Supermarket-built schemes may ease housing shortages, but will they actually be good places to live?
In Streatham, south London, builders are hard at work addressing the capital's dire housing shortage on a site next to the suburb's railway station. Their employer, however, is not a housebuilder such as Bovis or Barratt but Britain's biggest supermarket: Tesco.
Bustling about in hard hats and fluorescent jackets, they are putting the finishing touches to a 60,000 sq ft Tesco store and 250 apartments that sit above, behind and beside it. Living above the shop is very much back in fashion as supermarkets lead the development of thousands of homes in their latest tactic to secure new sites. As a consequence, the race for market share among the UK's largest retailers is inadvertently helping London chip away at a housing shortfall that equates to at least 32,000 new homes per year.
Tesco alone is building more than 800 homes in London in 2013, close to 5% of all the non-local authority homes being built in the capital. Its huge projects in Woolwich, Highams Green and Streatham are merely paving the way for a wave of supermarket-led home building projects which will flood across the south-east. More than 4,500 homes are being planned by the big five grocers in London alone over the coming years, according to property advisor CBRE, while construction market analyst Glenigan estimates supermarkets will be laying the foundations for more than 2,100 homes in 2014. Sainsbury's is likely to be responsible for the bulk of those, as it begins projects involving more than 1,500 homes next year. But Morrisons has planning permission for nearly 400 homes, while Asda is already involved in the building of 100 above its new store in Barking. Even Waitrose and Lidl are getting in on the act.
In the last couple of years, the big five seem to have woken up to the idea of developing homes alongside their retail portfolios, says Robert Davis, research director of Glenigan. He estimates that between them Tesco, Sainsbury's, Waitrose, Asda and Morrisons completed just 267 units in 2012, but that this will soar to more than 1,000 this year and double again next year. Some of these projects were first dreamt up nearly a decade ago but the complexity of gaining planning permission and assembling the sites mean that they are only now coming to fruition.
Helped by an upturn in the housing market, some enormous development projects are about to hit the street, such as Sainsbury's partnership with Barratt to redevelop the site of its supermarket in Nine Elms, in south London, involving nearly 700 homes, an 80,000 sq ft shop and a tube station. But supermarkets are also involved in small-scale urban developments, such as transforming moribund pubs into local convenience stores with a few flats above.
Most of these projects are in London, partly because that's where there is demand for the kind of flats easily built above a shop. Building over a busy supermarket is also relatively expensive, so such pricey apartments are more likely to find buyers in places like London where house prices are recovering rapidly.
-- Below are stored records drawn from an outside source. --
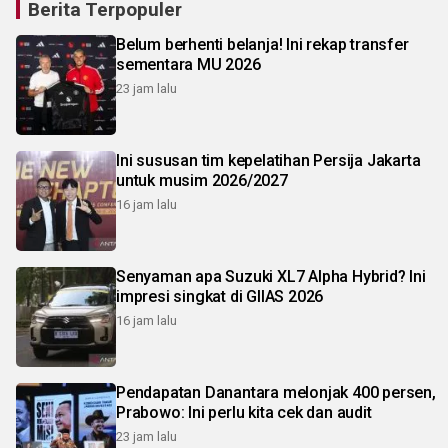
Berita Terpopuler
Belum berhenti belanja! Ini rekap transfer
sementara MU 2026
23 jam lalu
Ini sususan tim kepelatihan Persija Jakarta
untuk musim 2026/2027
16 jam lalu
Senyaman apa Suzuki XL7 Alpha Hybrid? Ini
impresi singkat di GIIAS 2026
16 jam lalu
Pendapatan Danantara melonjak 400 persen,
Prabowo: Ini perlu kita cek dan audit
23 jam lalu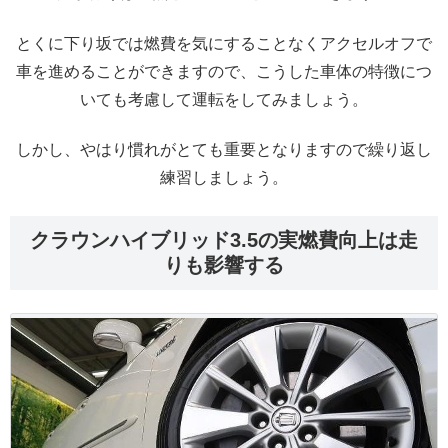
とくに下り坂では燃費を気にすることなくアクセルオフで
車を進めることができますので、こうした車体の特徴につ
いても考慮して運転をしてみましょう。
しかし、やはり慣れがとても重要となりますので繰り返し
練習しましょう。
クラウンハイブリッド3.5の実燃費向上は走
りも影響する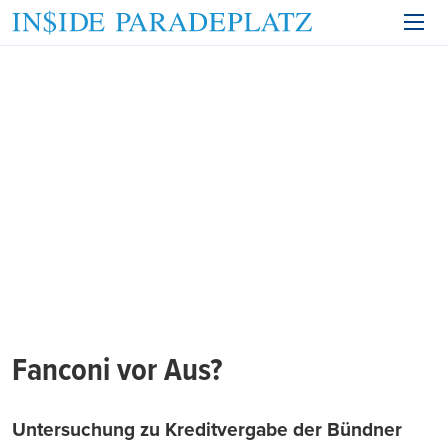
Fanconi vor Aus?
Untersuchung zu Kreditvergabe der Bündner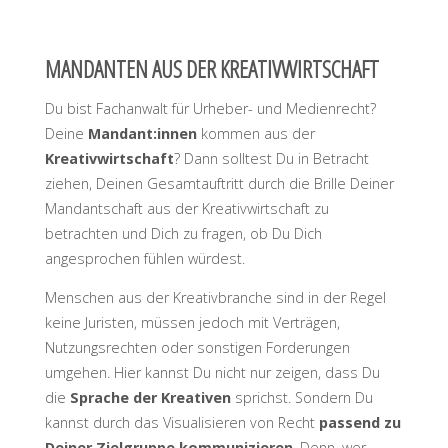
MANDANTEN AUS DER KREATIVWIRTSCHAFT
Du bist Fachanwalt für Urheber- und Medienrecht?
Deine
Mandant:innen
kommen aus der
Kreativwirtschaft
? Dann solltest Du in Betracht
ziehen, Deinen Gesamtauftritt durch die Brille Deiner
Mandantschaft aus der Kreativwirtschaft zu
betrachten und Dich zu fragen, ob Du Dich
angesprochen fühlen würdest.
Menschen aus der Kreativbranche sind in der Regel
keine Juristen, müssen jedoch mit Verträgen,
Nutzungsrechten oder sonstigen Forderungen
umgehen. Hier kannst Du nicht nur zeigen, dass Du
die
Sprache der Kreativen
sprichst. Sondern Du
kannst durch das Visualisieren von Recht
passend zu
Deiner Zielgruppe kommunizieren
. Denn, wer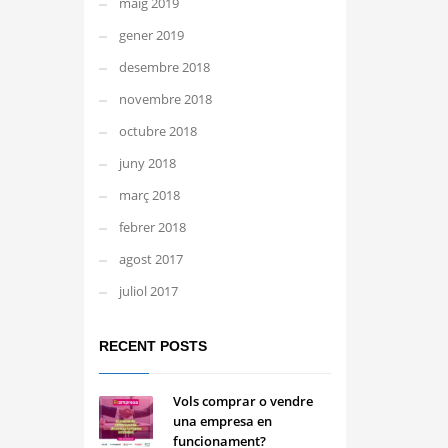
maig 2019
gener 2019
desembre 2018
novembre 2018
octubre 2018
juny 2018
març 2018
febrer 2018
agost 2017
juliol 2017
RECENT POSTS
Vols comprar o vendre
una empresa en
funcionament?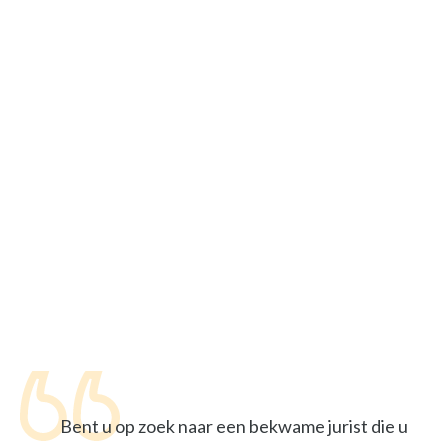
Bent u op zoek naar een bekwame jurist die u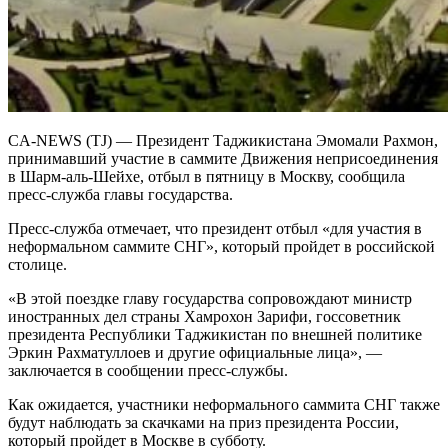
CA-NEWS (TJ) — Президент Таджикистана Эмомали Рахмон,
принимавший участие в саммите Движения неприсоединения
в Шарм-аль-Шейхе, отбыл в пятницу в Москву, сообщила
пресс-служба главы государства.
Пресс-служба отмечает, что президент отбыл «для участия в
неформальном саммите СНГ», который пройдет в российской
столице.
«В этой поездке главу государства сопровождают министр
иностранных дел страны Хамрохон Зарифи, госсоветник
президента Республики Таджикистан по внешней политике
Эркин Рахматуллоев и другие официальные лица», —
заключается в сообщении пресс-службы.
Как ожидается, участники неформального саммита СНГ также
будут наблюдать за скачками на приз президента России,
который пройдет в Москве в субботу.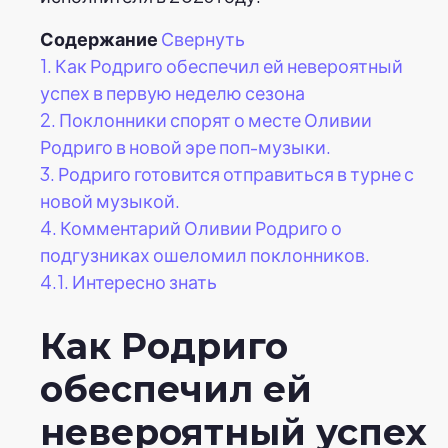
Содержание
Свернуть
1.
Как Родриго обеспечил ей невероятный
успех в первую неделю сезона
2.
Поклонники спорят о месте Оливии
Родриго в новой эре поп-музыки.
3.
Родриго готовится отправиться в турне с
новой музыкой.
4.
Комментарий Оливии Родриго о
подгузниках ошеломил поклонников.
4.1.
Интересно знать
Как Родриго
обеспечил ей
невероятный успех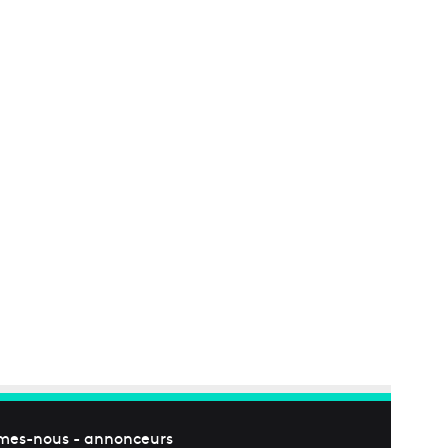
mes-nous
-
annonceurs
But supermarkets have also been pushed into building in the capital because of planning guidance which encourages all new retail developments to include a residential element unless there is a very good reason not to do so. "There is a massive shortage of housing in London. Planners saw supermarkets wanted to grow and they are capitalising on that to force them to help solve the problem," says CBRE's John Witherell.
Local authorities outside London are also looking how they can capitalise on the trend. But Witherell believes these building schemes are more difficult to get off the ground outside the south-east because of lack of demand and the relatively high cost of such homes.Sainsbury's completed a development involving 100 homes in Leek, Staffordshire, this year and Tesco recently completed student accommodation block in Gateshead with nearly 1,000 bedrooms, but such projects, so far at least, have proved more rare.
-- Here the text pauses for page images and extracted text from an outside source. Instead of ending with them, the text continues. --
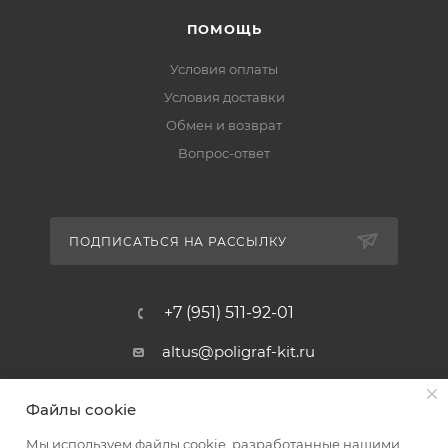
ПОМОЩЬ
Условия оплаты
Условия доставки
Обмен и возврат
Вопрос-ответ
ПОДПИСАТЬСЯ НА РАССЫЛКУ
+7 (951) 511-92-01
altus@poligraf-kit.ru
Магазин-склад ТЦ "Альтус"
Файлы cookie
Ростовская обл, Аксайский р-н,
пос. Янтарный, Малое Зеленое
Мы используем файлы cookie, разработанные нашими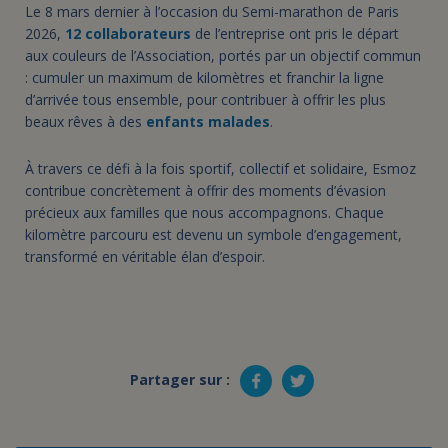
Le 8 mars dernier à l’occasion du Semi-marathon de Paris
2026,
12 collaborateurs
de l’entreprise ont pris le départ
aux couleurs de l’Association, portés par un objectif commun
: cumuler un maximum de kilomètres et franchir la ligne
d’arrivée tous ensemble, pour contribuer à offrir les plus
beaux rêves à des
enfants malades
.
À travers ce défi à la fois sportif, collectif et solidaire, Esmoz
contribue concrètement à offrir des moments d’évasion
précieux aux familles que nous accompagnons. Chaque
kilomètre parcouru est devenu un symbole d’engagement,
transformé en véritable élan d’espoir.
Partager sur :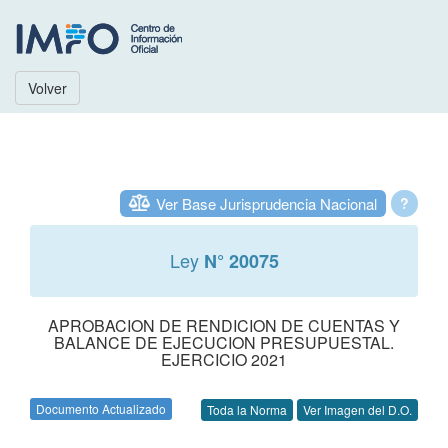
Volver
Ver Base Jurisprudencia Nacional
?
Ley
N° 20075
APROBACION DE RENDICION DE CUENTAS Y
BALANCE DE EJECUCION PRESUPUESTAL.
EJERCICIO 2021
Documento Actualizado
Toda la Norma
Ver Imagen del D.O.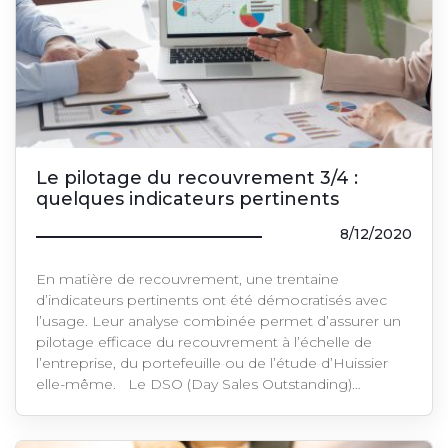
Le pilotage du recouvrement 3/4 :
quelques indicateurs pertinents
8/12/2020
En matière de recouvrement, une trentaine
d’indicateurs pertinents ont été démocratisés avec
l’usage. Leur analyse combinée permet d’assurer un
pilotage efficace du recouvrement à l’échelle de
l’entreprise, du portefeuille ou de l’étude d’Huissier
elle-même. Le DSO (Day Sales Outstanding)…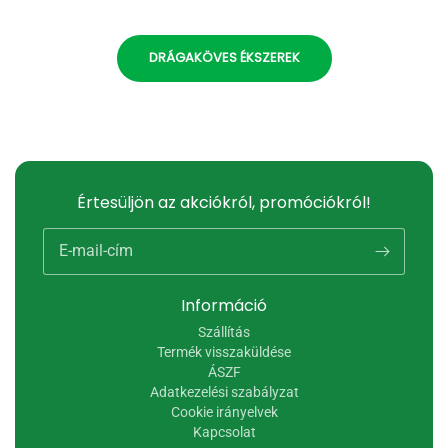
DRÁGAKÖVES ÉKSZEREK
Értesüljön az akciókról, promóciókról!
E-mail-cím
Információ
Szállítás
Termék visszaküldése
ÁSZF
Adatkezelési szabályzat
Cookie irányelvek
Kapcsolat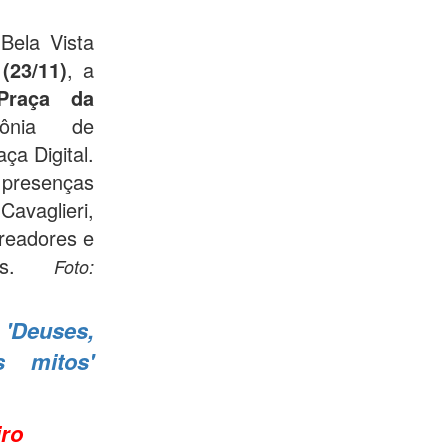
Bela Vista
a
(23/11)
, a
Praça da
ônia de
ça Digital.
 presenças
vaglieri,
ereadores e
rias.
Foto:
 'Deuses,
s mitos'
iro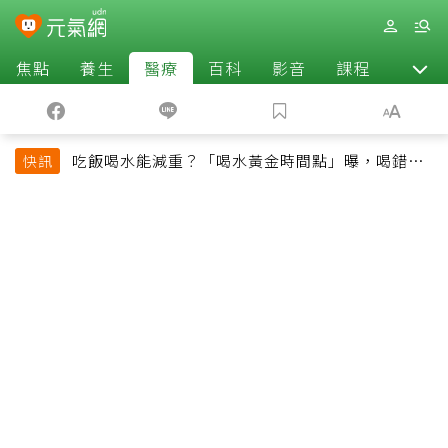
焦點
養生
醫療
百科
影音
課程
退休
吃飯喝水能減重？「喝水黃金時間點」曝，喝錯時
快訊
機反而吃更多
Supermarkets are looking at a variety of solutions to make above-store building more cost effective, including putting pre-fabricated structures on top of existing shops, according to Witherell. Kathy MacEwen, head of programmes for Cabe, says: "There are many benefits to mixing supermarkets and housing. It makes more efficient use of land, while having residents supports activity and natural surveillance of streets, particularly when the store is closed."
Yet some concerns have been raised about the design and quality of the housing supermarkets are building, given the main purpose of the development is usually to open a new store.
Is it really wise to hand over the development of whole urban communities to the supermarkets? MacEwen says careful design is needed to avoid noise, smells and the sight of unattractive activities like waste storage and removal, deliveries and everyday operations.
But Witherell and Peter Sloane at property company Savills, who is leading sales at Tesco's Woolwich site, says the flats are selling well, which has boosted the prospects for more schemes. Tesco says it is in its interests to build quality homes which are popular with tenants.
"After building we remain the main tenant and occupier for years, so we have an added incentive to make sure these are developments of the highest quality. They need to last and be great places to live, work and shop," a spokesman says. With many more supermarket-backed homes appearing in the next few years, retailers will have to deliver the goods.